_Page-level text extractions_
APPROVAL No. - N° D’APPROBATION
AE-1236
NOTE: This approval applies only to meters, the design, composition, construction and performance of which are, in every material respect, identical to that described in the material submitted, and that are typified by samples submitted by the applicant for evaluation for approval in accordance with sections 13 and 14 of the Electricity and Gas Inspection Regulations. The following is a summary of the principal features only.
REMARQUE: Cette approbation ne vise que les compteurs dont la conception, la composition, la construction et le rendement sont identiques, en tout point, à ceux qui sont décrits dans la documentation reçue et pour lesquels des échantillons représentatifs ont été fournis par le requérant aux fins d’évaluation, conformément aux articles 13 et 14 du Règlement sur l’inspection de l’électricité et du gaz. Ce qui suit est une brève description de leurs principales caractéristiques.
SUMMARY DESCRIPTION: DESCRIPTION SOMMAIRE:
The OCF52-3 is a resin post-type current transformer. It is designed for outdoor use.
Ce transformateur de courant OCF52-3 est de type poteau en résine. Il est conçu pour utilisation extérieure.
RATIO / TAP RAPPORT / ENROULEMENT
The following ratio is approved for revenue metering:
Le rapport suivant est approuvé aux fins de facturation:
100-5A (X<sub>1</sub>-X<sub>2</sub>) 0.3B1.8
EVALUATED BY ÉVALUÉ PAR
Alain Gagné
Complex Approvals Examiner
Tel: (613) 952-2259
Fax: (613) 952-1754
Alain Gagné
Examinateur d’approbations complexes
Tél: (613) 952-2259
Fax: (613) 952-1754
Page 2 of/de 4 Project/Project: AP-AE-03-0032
---
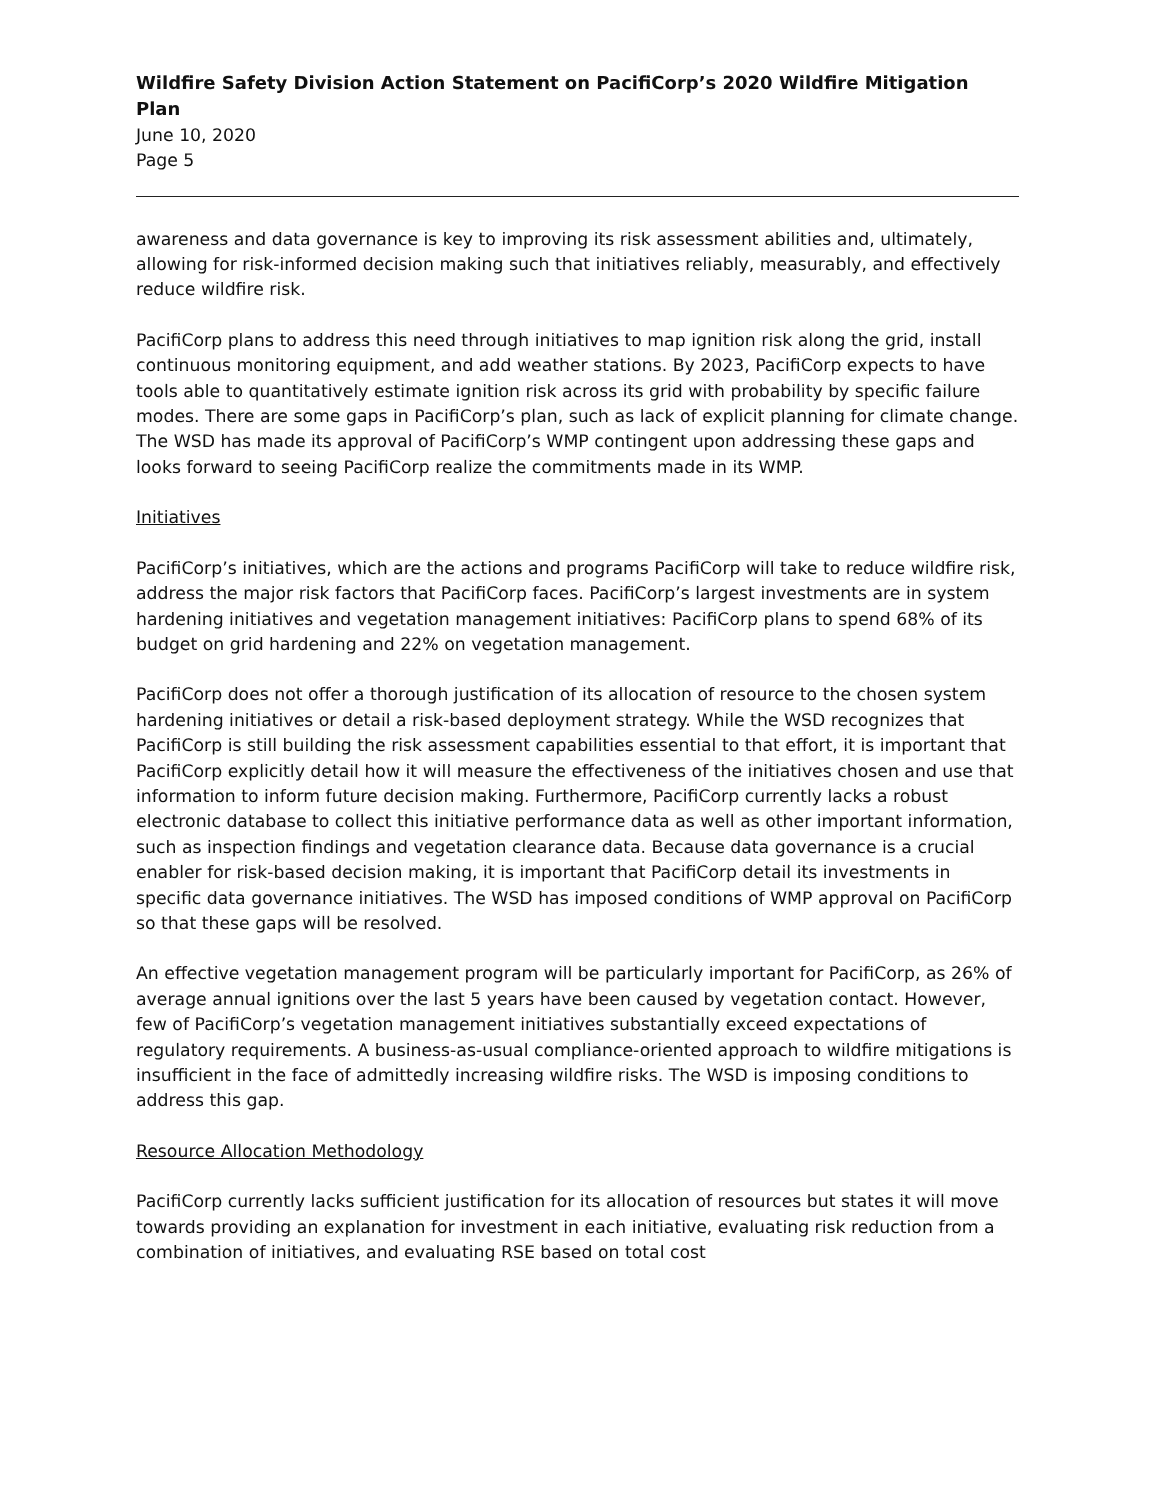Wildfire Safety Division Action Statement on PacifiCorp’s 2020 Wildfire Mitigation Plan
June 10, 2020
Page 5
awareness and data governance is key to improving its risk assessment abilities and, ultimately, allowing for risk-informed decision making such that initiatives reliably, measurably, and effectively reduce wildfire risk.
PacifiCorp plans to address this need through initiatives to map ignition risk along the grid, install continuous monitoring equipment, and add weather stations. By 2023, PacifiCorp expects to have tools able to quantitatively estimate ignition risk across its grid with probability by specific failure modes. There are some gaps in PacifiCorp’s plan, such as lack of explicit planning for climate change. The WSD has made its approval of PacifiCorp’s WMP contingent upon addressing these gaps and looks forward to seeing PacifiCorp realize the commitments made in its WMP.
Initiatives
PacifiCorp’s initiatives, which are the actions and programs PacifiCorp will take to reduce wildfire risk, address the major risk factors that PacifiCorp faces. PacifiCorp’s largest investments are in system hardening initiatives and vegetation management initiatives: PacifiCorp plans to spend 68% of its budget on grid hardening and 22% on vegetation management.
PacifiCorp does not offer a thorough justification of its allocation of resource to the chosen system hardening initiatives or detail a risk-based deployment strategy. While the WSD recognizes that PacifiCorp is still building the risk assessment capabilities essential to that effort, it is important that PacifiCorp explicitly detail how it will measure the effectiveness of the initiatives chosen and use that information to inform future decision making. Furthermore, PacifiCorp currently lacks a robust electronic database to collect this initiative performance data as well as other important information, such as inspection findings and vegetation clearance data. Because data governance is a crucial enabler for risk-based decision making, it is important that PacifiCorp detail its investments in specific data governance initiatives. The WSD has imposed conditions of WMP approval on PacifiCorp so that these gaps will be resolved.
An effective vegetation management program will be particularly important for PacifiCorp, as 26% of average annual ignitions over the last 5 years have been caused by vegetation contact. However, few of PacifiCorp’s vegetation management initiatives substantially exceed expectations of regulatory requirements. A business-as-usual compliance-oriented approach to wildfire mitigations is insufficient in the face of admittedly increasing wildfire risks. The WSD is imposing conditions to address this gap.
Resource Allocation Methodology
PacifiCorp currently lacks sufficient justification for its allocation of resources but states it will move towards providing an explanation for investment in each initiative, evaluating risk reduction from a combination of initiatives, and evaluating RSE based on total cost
* * *
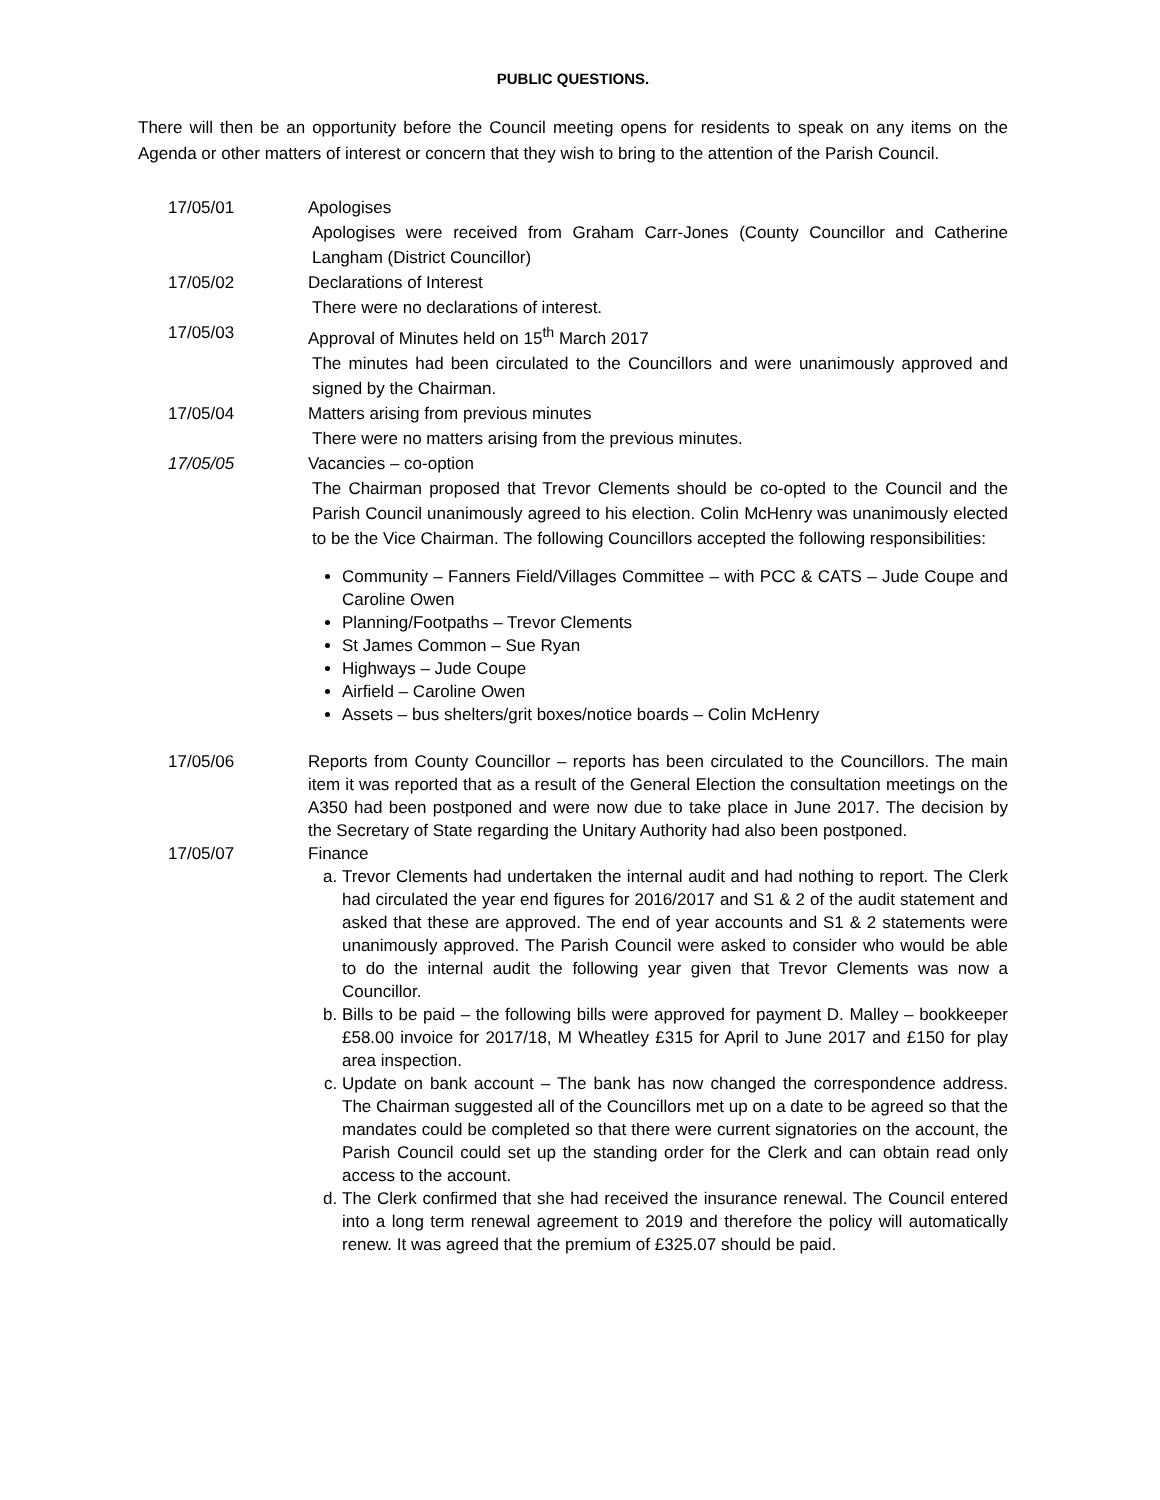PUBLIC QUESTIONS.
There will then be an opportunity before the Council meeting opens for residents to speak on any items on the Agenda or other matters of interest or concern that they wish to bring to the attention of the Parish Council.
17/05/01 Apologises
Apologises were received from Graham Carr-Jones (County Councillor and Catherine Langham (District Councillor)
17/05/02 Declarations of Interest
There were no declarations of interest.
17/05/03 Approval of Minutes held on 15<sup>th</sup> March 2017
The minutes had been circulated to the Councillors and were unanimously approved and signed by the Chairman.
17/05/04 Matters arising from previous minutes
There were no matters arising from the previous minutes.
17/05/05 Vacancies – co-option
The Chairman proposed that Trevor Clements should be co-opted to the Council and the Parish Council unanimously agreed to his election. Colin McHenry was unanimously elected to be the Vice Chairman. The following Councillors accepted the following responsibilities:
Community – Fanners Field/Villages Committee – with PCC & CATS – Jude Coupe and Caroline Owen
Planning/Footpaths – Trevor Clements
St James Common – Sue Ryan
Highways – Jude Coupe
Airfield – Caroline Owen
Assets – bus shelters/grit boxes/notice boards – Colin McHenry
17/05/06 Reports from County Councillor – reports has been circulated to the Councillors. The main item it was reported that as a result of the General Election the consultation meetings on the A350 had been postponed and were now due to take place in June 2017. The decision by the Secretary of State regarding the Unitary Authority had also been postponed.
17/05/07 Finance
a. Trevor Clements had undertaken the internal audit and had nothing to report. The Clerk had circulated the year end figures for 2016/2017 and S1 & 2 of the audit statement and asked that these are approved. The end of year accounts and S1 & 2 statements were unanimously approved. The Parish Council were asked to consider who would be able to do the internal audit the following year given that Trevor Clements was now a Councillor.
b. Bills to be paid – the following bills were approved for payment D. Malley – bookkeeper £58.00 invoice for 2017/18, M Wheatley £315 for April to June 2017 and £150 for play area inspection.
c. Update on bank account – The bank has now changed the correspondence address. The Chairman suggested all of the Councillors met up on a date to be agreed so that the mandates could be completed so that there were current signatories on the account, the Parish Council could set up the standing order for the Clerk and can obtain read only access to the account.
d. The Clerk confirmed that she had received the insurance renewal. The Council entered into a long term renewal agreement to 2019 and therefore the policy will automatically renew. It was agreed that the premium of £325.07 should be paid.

_TASK_
The required output is every line above from the one with "APPROVAL No. - N° D’APPROBATION" down to the one with "Page 2 of/de 4 Project/Project: AP-AE-03-0032", restated word for word, ends included.

_TASK OUTPUT_
APPROVAL No. - N° D’APPROBATION
AE-1236
NOTE: This approval applies only to meters, the design, composition, construction and performance of which are, in every material respect, identical to that described in the material submitted, and that are typified by samples submitted by the applicant for evaluation for approval in accordance with sections 13 and 14 of the Electricity and Gas Inspection Regulations. The following is a summary of the principal features only.
REMARQUE: Cette approbation ne vise que les compteurs dont la conception, la composition, la construction et le rendement sont identiques, en tout point, à ceux qui sont décrits dans la documentation reçue et pour lesquels des échantillons représentatifs ont été fournis par le requérant aux fins d’évaluation, conformément aux articles 13 et 14 du Règlement sur l’inspection de l’électricité et du gaz. Ce qui suit est une brève description de leurs principales caractéristiques.
SUMMARY DESCRIPTION: DESCRIPTION SOMMAIRE:
The OCF52-3 is a resin post-type current transformer. It is designed for outdoor use.
Ce transformateur de courant OCF52-3 est de type poteau en résine. Il est conçu pour utilisation extérieure.
RATIO / TAP RAPPORT / ENROULEMENT
The following ratio is approved for revenue metering:
Le rapport suivant est approuvé aux fins de facturation:
100-5A (X<sub>1</sub>-X<sub>2</sub>) 0.3B1.8
EVALUATED BY ÉVALUÉ PAR
Alain Gagné
Complex Approvals Examiner
Tel: (613) 952-2259
Fax: (613) 952-1754
Alain Gagné
Examinateur d’approbations complexes
Tél: (613) 952-2259
Fax: (613) 952-1754
Page 2 of/de 4 Project/Project: AP-AE-03-0032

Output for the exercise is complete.